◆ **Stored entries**

━━━━━━

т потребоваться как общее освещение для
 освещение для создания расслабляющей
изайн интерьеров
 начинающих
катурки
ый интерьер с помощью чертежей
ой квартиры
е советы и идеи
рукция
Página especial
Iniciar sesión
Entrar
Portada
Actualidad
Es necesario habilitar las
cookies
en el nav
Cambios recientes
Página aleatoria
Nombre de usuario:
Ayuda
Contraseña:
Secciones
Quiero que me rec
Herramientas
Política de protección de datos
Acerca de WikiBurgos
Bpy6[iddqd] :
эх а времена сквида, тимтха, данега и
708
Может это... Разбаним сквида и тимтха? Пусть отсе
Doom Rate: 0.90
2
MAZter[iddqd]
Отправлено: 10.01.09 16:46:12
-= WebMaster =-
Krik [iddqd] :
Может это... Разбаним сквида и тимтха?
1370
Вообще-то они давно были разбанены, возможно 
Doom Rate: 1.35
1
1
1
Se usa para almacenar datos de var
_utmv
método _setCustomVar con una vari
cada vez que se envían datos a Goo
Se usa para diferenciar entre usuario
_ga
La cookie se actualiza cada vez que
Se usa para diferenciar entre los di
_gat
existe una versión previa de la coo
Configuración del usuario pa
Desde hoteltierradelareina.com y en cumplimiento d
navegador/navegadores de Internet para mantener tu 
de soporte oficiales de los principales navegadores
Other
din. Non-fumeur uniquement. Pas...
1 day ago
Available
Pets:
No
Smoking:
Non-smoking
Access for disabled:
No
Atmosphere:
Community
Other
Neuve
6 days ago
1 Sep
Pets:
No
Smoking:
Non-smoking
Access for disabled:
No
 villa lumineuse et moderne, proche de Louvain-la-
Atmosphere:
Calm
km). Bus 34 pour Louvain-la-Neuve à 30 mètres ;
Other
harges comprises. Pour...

━━━━━━

All lines from the one containing "de soporte oficiales" through the end of the records, both ends included, are to be quoted exactly; please add nothing else.

◆ **SOLVED PROBLEM**
de soporte oficiales de los principales navegadores
Other
din. Non-fumeur uniquement. Pas...
1 day ago
Available
Pets:
No
Smoking:
Non-smoking
Access for disabled:
No
Atmosphere:
Community
Other
Neuve
6 days ago
1 Sep
Pets:
No
Smoking:
Non-smoking
Access for disabled:
No
 villa lumineuse et moderne, proche de Louvain-la-
Atmosphere:
Calm
km). Bus 34 pour Louvain-la-Neuve à 30 mètres ;
Other
harges comprises. Pour...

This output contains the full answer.